Opinion
La panique morale,
dernière carte d’un gouvernement
en déroute
Nicolas Bourgoin
Vendredi 17 octobre 2014
Abandon-surprise de l’écotaxe, casse de
la politique familiale, cafouillage à
propos de la fermeture de Fessenheim,
sabordage du mouvement des pilotes d’Air
France… le gouvernement de François
Hollande paraît naviguer à vue. Mis sous
pression par Bruxelles et les agences de
notation, il se trouve totalement
incapable d’honorer ses engagements de
campagne. Si sa politique économique et
ses réformes lui ont valu le
satisfecit de l’OCDE, elles ne
peuvent en revanche que susciter
déception et colère parmi ses électeurs
et le condamne à terme à perdre le peu
de légitimité et de crédibilité
politique qui lui restent. Seule
échappatoire : reprendre la main sur les
questions d’ordre intérieur, une
tactique qui a déjà fait ses preuves.
Manuel Valls lui-même l’avait compris il
y a déjà belle lurette : « Pour
l’opinion, la sécurité est le seul sujet
que les politiques sont capables de
traiter. Et il est au coeur de la crise
de confiance que traverse le pays » (Le
Monde, 3 juin 2006). Et pour
redonner un vernis « de gauche » à la
politique de sécurité du gouvernement,
rien ne vaut la bonne vieille lutte
contre l’extrémisme ou l’intégrisme
religieux. Dans le viseur : le voile
islamique, Dieudonné, la quenelle, les
loups solitaires, les gauchistes et les
dissidents, tous déclarés « ennemis de
la République ». La fuite en avant,
c’est maintenant.

Extrait des données:
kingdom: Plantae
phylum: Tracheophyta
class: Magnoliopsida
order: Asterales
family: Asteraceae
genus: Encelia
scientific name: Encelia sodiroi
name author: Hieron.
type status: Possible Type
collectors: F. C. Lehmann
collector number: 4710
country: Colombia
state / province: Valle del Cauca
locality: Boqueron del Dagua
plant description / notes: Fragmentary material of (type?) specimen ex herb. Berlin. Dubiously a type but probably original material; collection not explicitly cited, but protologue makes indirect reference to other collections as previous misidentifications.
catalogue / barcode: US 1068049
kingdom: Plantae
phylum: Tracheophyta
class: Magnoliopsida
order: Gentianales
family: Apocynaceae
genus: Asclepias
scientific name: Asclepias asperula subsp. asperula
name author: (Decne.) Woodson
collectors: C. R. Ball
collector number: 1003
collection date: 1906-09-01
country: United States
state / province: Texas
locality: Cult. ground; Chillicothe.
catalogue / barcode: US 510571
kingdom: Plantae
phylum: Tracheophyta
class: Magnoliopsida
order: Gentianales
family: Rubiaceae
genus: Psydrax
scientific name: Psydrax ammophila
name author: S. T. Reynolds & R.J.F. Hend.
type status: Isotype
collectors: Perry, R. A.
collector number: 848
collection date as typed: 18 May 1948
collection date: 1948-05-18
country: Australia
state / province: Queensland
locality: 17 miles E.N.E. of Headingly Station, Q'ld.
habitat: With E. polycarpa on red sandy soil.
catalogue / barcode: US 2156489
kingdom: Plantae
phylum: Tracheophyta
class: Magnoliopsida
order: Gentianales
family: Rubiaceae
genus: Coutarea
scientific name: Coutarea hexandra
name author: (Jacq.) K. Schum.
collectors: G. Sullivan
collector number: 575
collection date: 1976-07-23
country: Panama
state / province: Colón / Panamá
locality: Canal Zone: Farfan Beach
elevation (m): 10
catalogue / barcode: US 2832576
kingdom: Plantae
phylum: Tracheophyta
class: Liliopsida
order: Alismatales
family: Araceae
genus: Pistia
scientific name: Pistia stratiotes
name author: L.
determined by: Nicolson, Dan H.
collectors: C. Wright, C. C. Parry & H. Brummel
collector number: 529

Consigne écrite: Reproduisez mot pour mot toute la tribune sur la panique morale du gouvernement Hollande.

Réponse attendue:
Opinion
La panique morale,
dernière carte d’un gouvernement
en déroute
Nicolas Bourgoin
Vendredi 17 octobre 2014
Abandon-surprise de l’écotaxe, casse de
la politique familiale, cafouillage à
propos de la fermeture de Fessenheim,
sabordage du mouvement des pilotes d’Air
France… le gouvernement de François
Hollande paraît naviguer à vue. Mis sous
pression par Bruxelles et les agences de
notation, il se trouve totalement
incapable d’honorer ses engagements de
campagne. Si sa politique économique et
ses réformes lui ont valu le
satisfecit de l’OCDE, elles ne
peuvent en revanche que susciter
déception et colère parmi ses électeurs
et le condamne à terme à perdre le peu
de légitimité et de crédibilité
politique qui lui restent. Seule
échappatoire : reprendre la main sur les
questions d’ordre intérieur, une
tactique qui a déjà fait ses preuves.
Manuel Valls lui-même l’avait compris il
y a déjà belle lurette : « Pour
l’opinion, la sécurité est le seul sujet
que les politiques sont capables de
traiter. Et il est au coeur de la crise
de confiance que traverse le pays » (Le
Monde, 3 juin 2006). Et pour
redonner un vernis « de gauche » à la
politique de sécurité du gouvernement,
rien ne vaut la bonne vieille lutte
contre l’extrémisme ou l’intégrisme
religieux. Dans le viseur : le voile
islamique, Dieudonné, la quenelle, les
loups solitaires, les gauchistes et les
dissidents, tous déclarés « ennemis de
la République ». La fuite en avant,
c’est maintenant.